Payward (Kraken) posts $2.2B 2025 revenue as asset services overtake trading, futures DARTs surge
Payward, the parent company of Kraken, reported adjusted fiscal 2025 revenue of $2.2 billion, a 33% year‑on‑year increase driven by expansion into traditional assets and strategic acquisitions including NinjaTrader and Breakout. Transaction volume rose 34% to $2.0 trillion. Adjusted EBITDA improved to $531 million (26% margin). Asset‑based operations — custody, yield products, payments and financing — now represent roughly 53% of revenue, surpassing trading (47%) and providing greater revenue stability versus volatile spot volumes. Funded customer accounts jumped 50% to 5.7 million and platform assets/AUM increased about 11–12% to roughly $48 billion. Futures activity saw the largest gains after the NinjaTrader integration and the launch of US‑regulated crypto futures: futures daily average revenue trades (DARTs) rose 119%, boosting derivatives revenue and liquidity. Q4 produced $625 million in adjusted revenue and $84 million in adjusted EBITDA despite softer industry conditions; the platform remained operationally resilient during a 1.5% one‑day crypto market drop in October.

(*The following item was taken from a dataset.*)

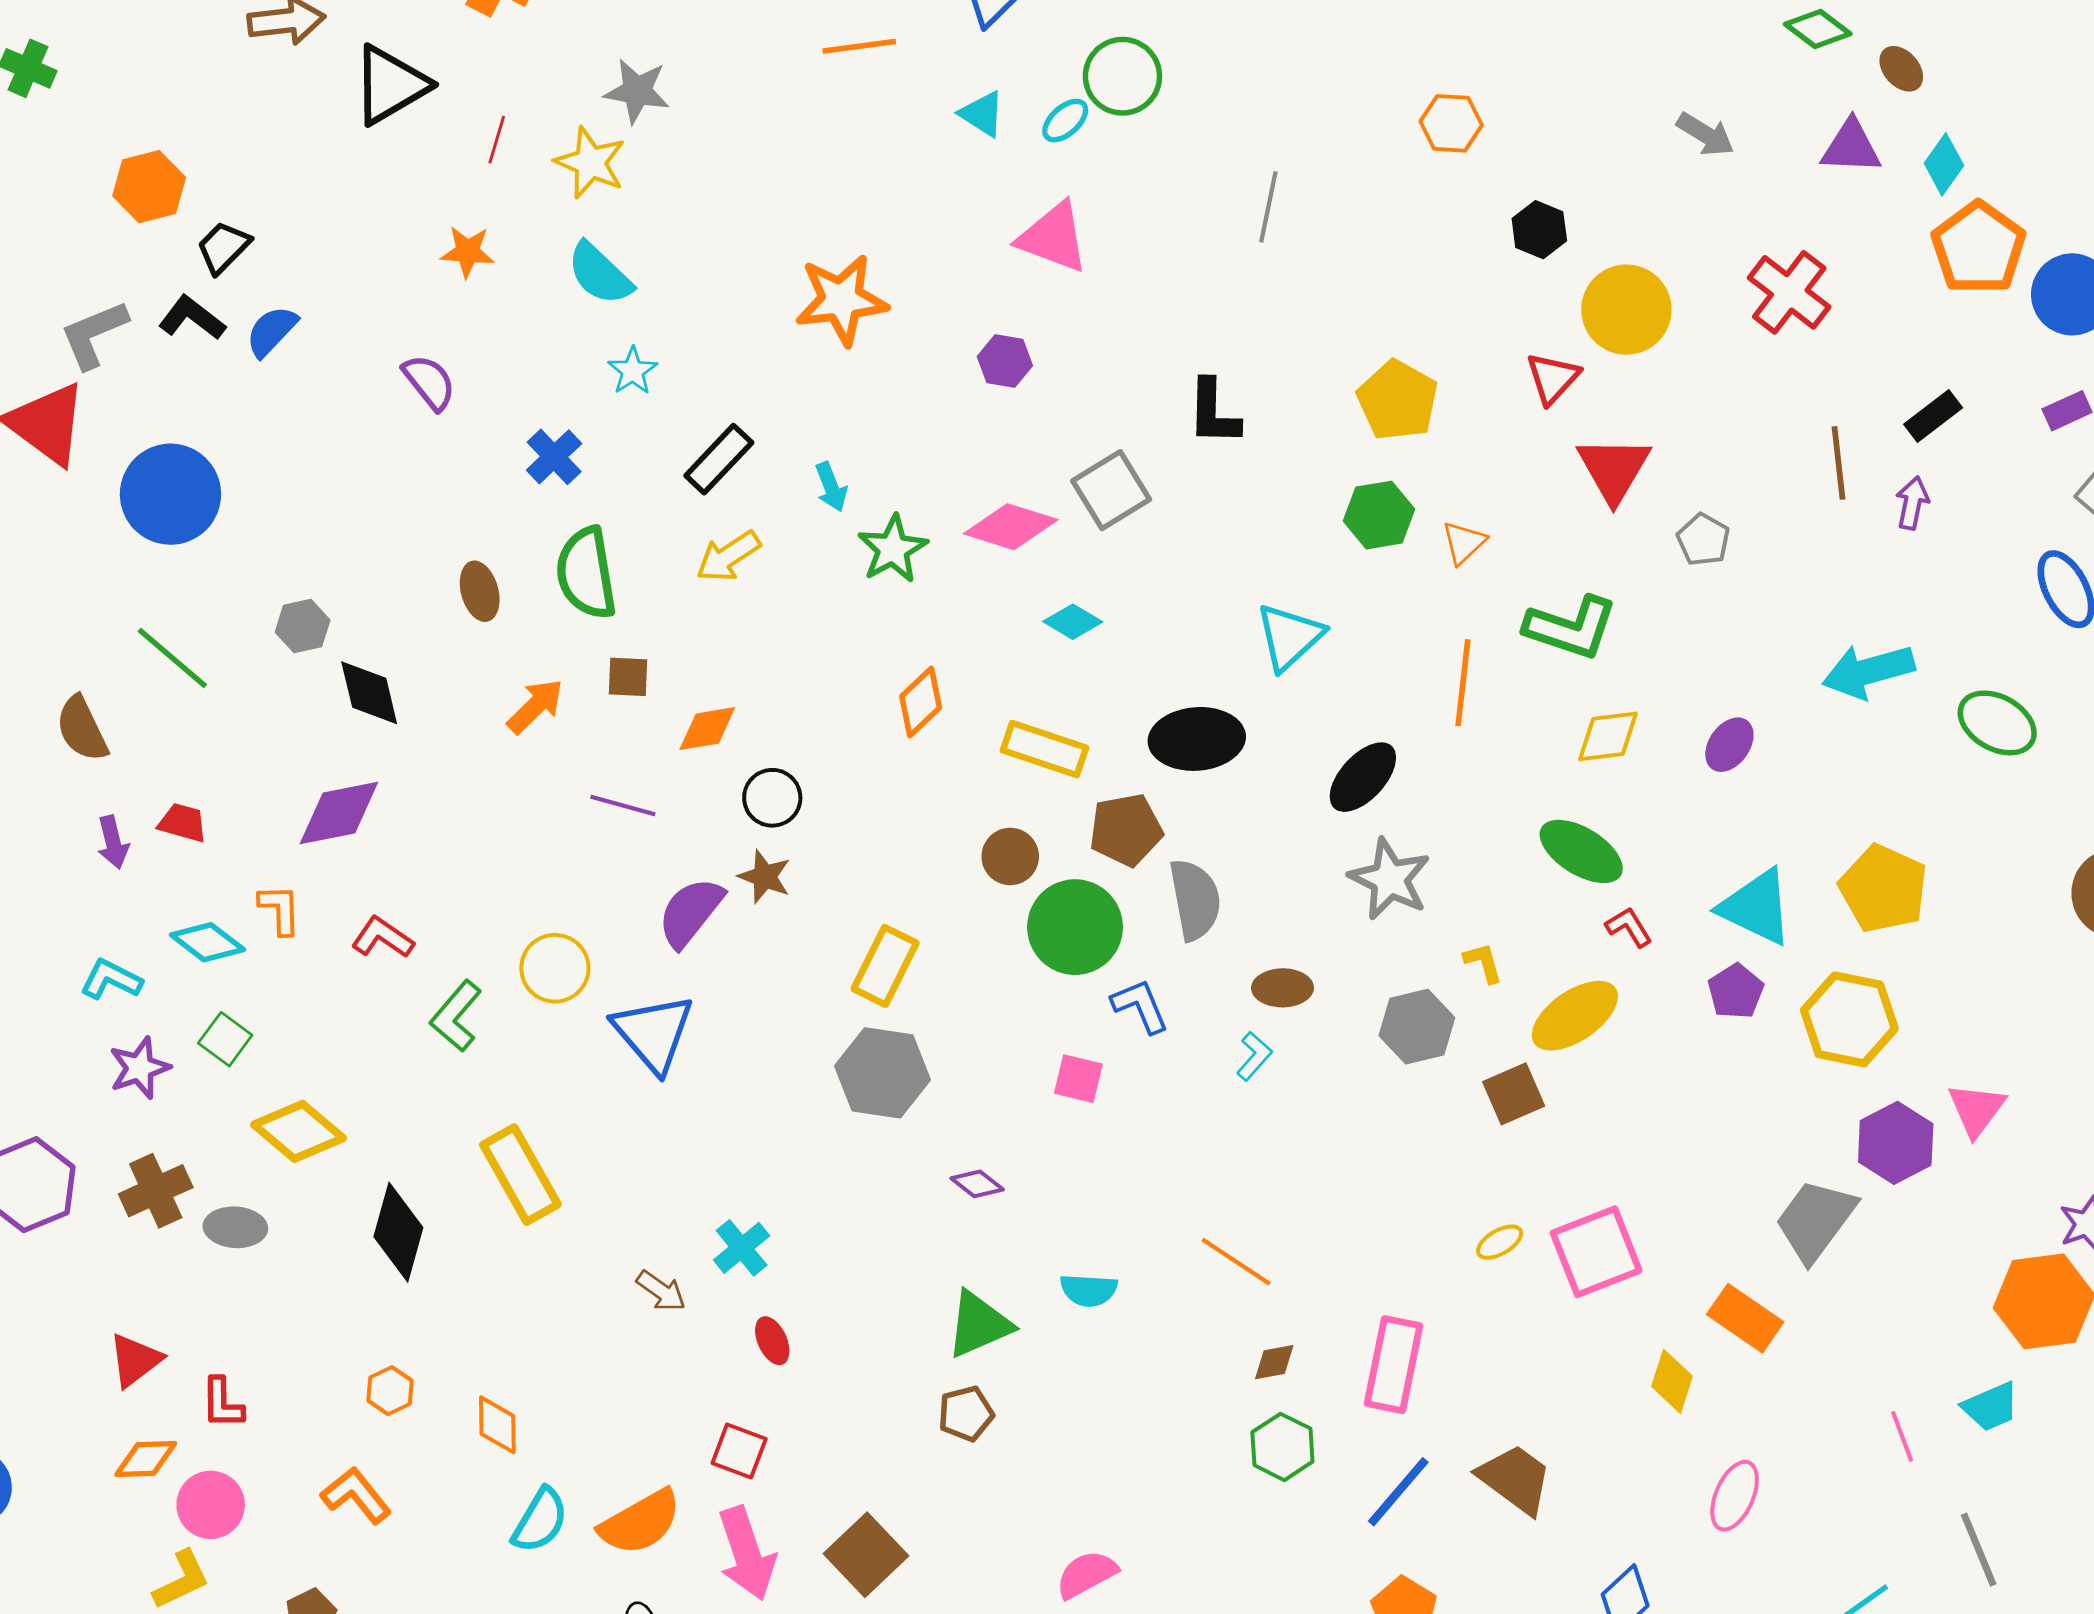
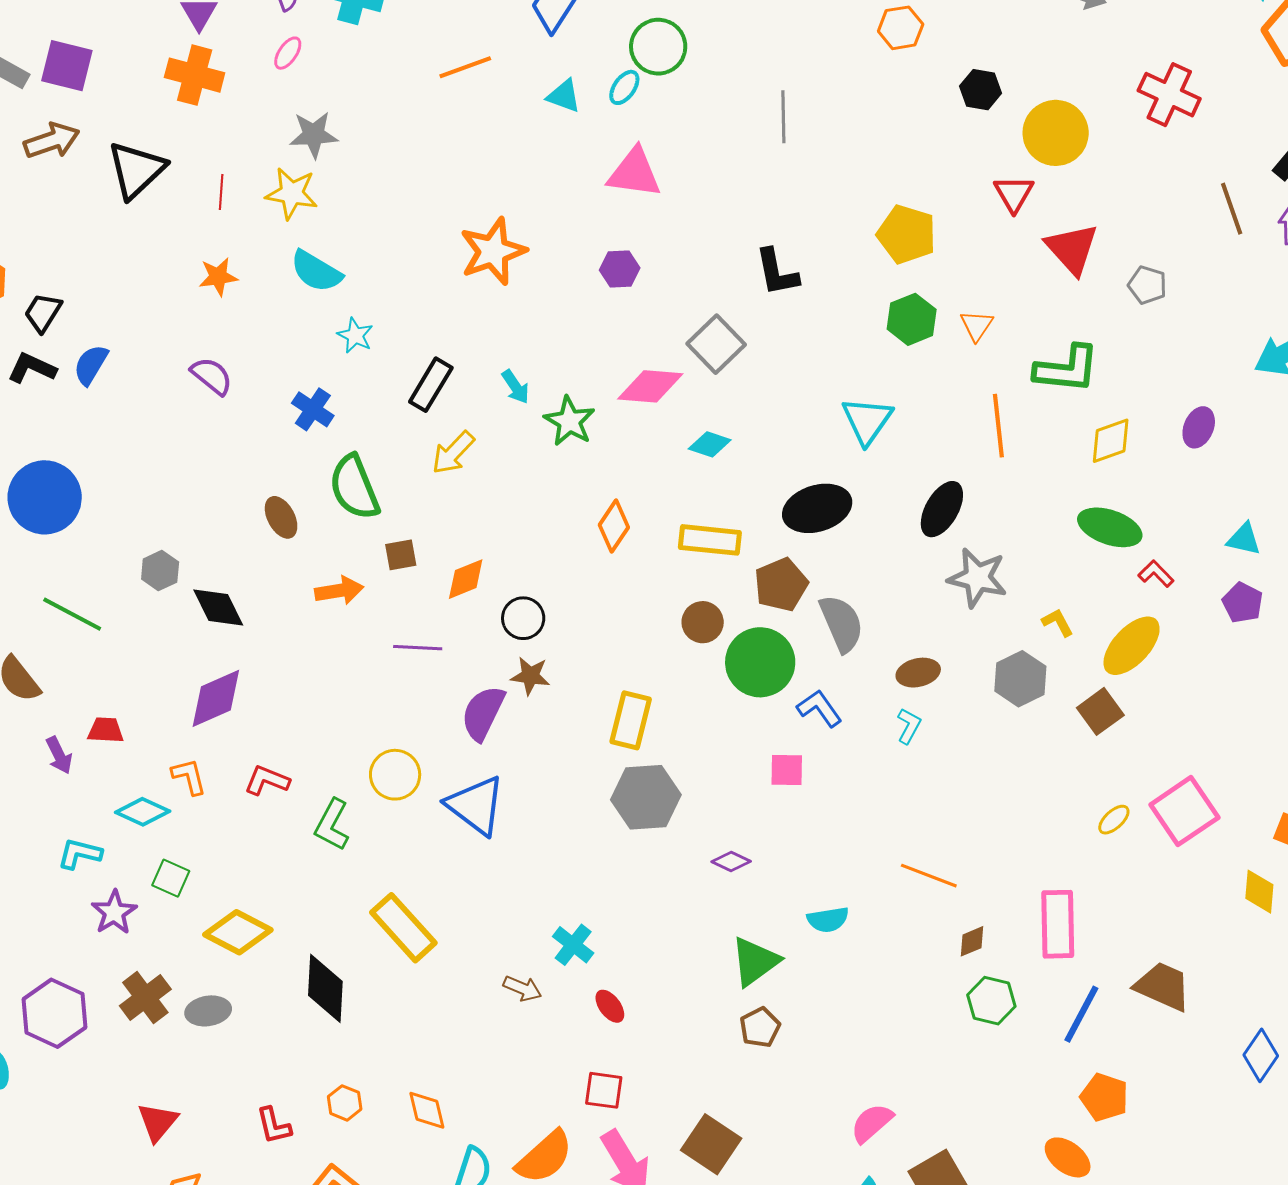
orange arrow: (535, 706) -> (339, 591), turned 48
cyan triangle: (1756, 907) -> (1244, 539), size x0.6
red L-shape: (222, 1403) -> (274, 1126), moved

Payward also secured EU MiCA and UK EMI licenses and filed a confidential U.S. IPO prospectus in November, with plans for a separate Nasdaq listing for another group company. Key takeaways for traders: a more diversified revenue mix reduces Kraken’s sensitivity to spot volatility; higher transaction volumes and surging DARTs point to deeper liquidity and greater derivatives activity, which can increase intraday volatility and trading opportunities; regulatory approvals and IPO plans raise institutional credibility but could shift corporate focus toward compliance and traditional‑asset product expansion. (Primary keywords: Payward, Kraken, revenue growth, transaction volume, DARTs, asset‑based services, acquisitions, IPO)
Bullish
The report signals stronger platform fundamentals that are likely to support positive price pressure for Kraken‑listed assets and the exchange’s derivatives products. Key bullish drivers: 1) revenue diversification toward asset‑based services reduces dependence on volatile spot volumes and suggests steadier fee income; 2) a 34% rise in transaction volume and 119% jump in futures DARTs imply deeper liquidity and higher derivatives activity, which typically raises trading volumes and short‑term volatility — an environment traders can exploit; 3) large increases in funded accounts and AUM point to growing user base and capital on platform, supporting sustained order flow; 4) regulatory approvals (EU MiCA, UK EMI) and IPO preparations increase institutional credibility and may attract capital inflows. Risks that temper the outlook include execution risk from integrations and potential shifts in corporate priorities toward compliance and traditional assets, which could slow crypto‑native product innovation. Overall, net impact on Kraken‑listed crypto is positive: likely stronger liquidity and trading demand in both short and medium term, with long‑term upside if the company maintains product focus while scaling compliance.